A noite já tinha chegado e as temperaturas de Fevereiro ainda não eram assim tão amenas para usar a roupa que tinha no corpo, mas infelizmente tinha deixado o casaco no carro e tão cedo não me deixavam entrar em casa.
Depois das minhas palavras mais que cruéis, apesar de realistas, a minha mãe e restante companhia, escandalizada e magoada, ordenou ao Ricardo que me levasse até às traseiras, para o grande pátio.
- Subitamente o teu ar superior transformou-se em cansaço. Atreveria-me a dizer numa certa tristeza mesmo.
- Porque é que dizes isso? - perguntei, esfregando os braços com as minhas mãos, para atenuar o frio.

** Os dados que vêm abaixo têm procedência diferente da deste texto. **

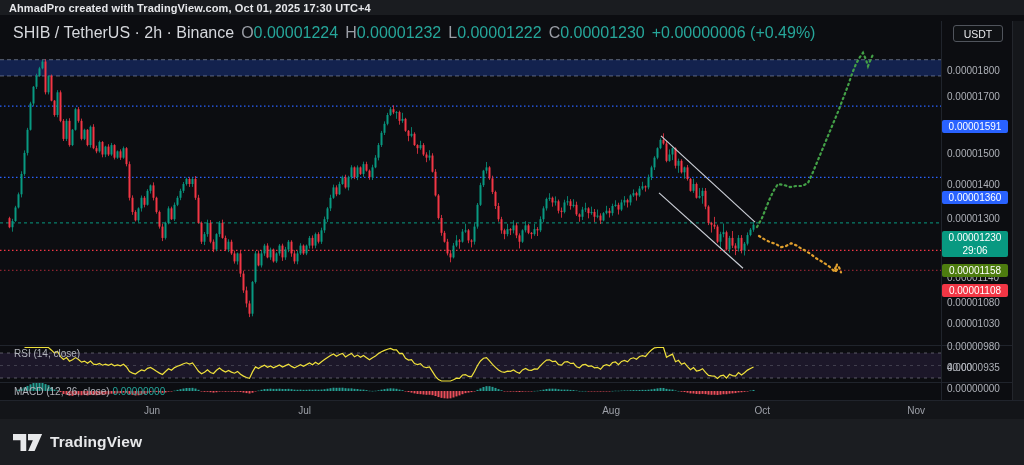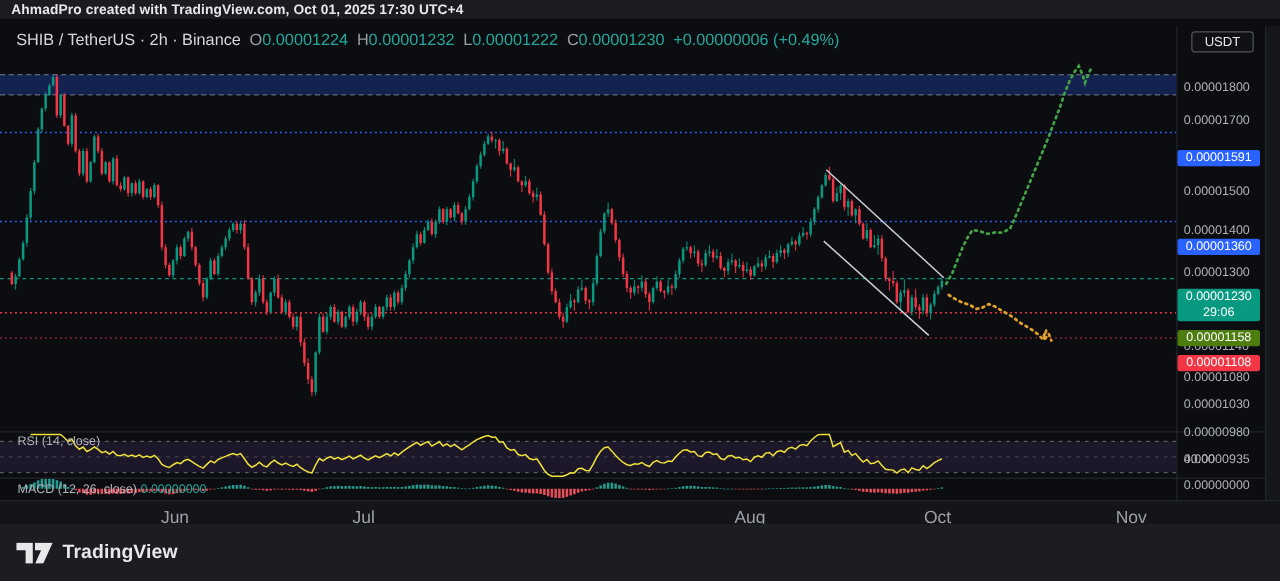--- a/index.html
+++ b/index.html
@@ -8,7 +8,7 @@
   .topbar{position:absolute;left:0;top:0;width:1024px;height:15px;background:#1a1c20;
           display:flex;align-items:center;box-sizing:border-box;padding-left:9px;}
   .topbar .attr{color:#e6e7ea;font-size:11px;font-weight:700;letter-spacing:.1px;}
-  .legend{position:absolute;left:13px;top:24px;font-size:13px;color:#d6d8dd;white-space:nowrap;z-index:6;}
+  .legend{position:absolute;left:13px;top:24px;font-size:16px;color:#d6d8dd;white-space:nowrap;z-index:6;}
   .legend .sym{color:#d6d8dd;}
   .legend .k{color:#9b9ea6;margin-left:7px;}
   .legend .v{color:#26a69a;}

- Ora, entraste como se a pessoa que morreu te fosse estranha, depois embateste com a tua mãe e comigo daquela maneira... - retorquiu, despindo o seu blazer azul escuro e colocando-mo por cima dos ombros - Uma pessoa não é assim tão fria... Depois as mazelas notam-se todas no rosto... - ironizou.
- Pois. As más recordações fazem mal à pele!
- Espero que nem todas tenham sido más - falou, afastando-se ligeiramente, encostando-se à mesa de madeira, olhando fixamente para mim.
- Não, Ricardo, não foram. Talvez as consequências tenham sido más, não sei... O certo é que me sentia bem longe desta casa - admiti.
- E de mim...- lançou, dando agora um passo na minha direcção, permitindo que os nossos corpos quase se colassem.
- Isso é outra história - disse, deixando que ele se mantivesse ali tão perto de mim, os olhos castanhos-esverdeados fazendo lembrar o passado.
- Que preferes nem tocar no assunto.
- Pára de tentar terminar as minhas frases - afastei-o suavemente. - Só acho que não é o momento ideal para conversarmos sobre o que se passou.
- Especialmente porque já foi há muito tempo.
- Pára - refilei, deixando sair um pequeno sorriso - Foi há muito tempo, mas não me esqueci. Disso podes ter a certeza.
O Ricardo mirou o interior, de onde se vislumbrava a sala.
- As pessoas estão a começar a ir embora e eu também vou. A minha mãe deve ficar por aqui com a tua, mas o meu irmão já deve ter chegado da faculdade e como não vem aqui fazer nada, vou-lhe fazer companhia. Posso dar-te um conselho? - Anui e ele prosseguiu - Por mais desavenças que tenhas tido com o teu pai - e eu soube de algumas - tenta respeitar aquilo que a tua mãe sentia por ele e a dor que ela sente ao perder o homem com quem esteve casada mais de trinta anos. Contém a tua raiva e prepara-te para um dia ainda mais difícil.
Agora estava fechada naquele que outrora fora o meu quarto, depois do Ricardo me ter acompanhado até ao início das escadas para o segundo piso e me ter entregue a pequena mala de viagem. Aconselhara-me a não aparecer à frente da minha mãe, para não a perturbar mais e tomar um bom duche para me deitar depois.
Repentinamente sentia-me de novo uma criança.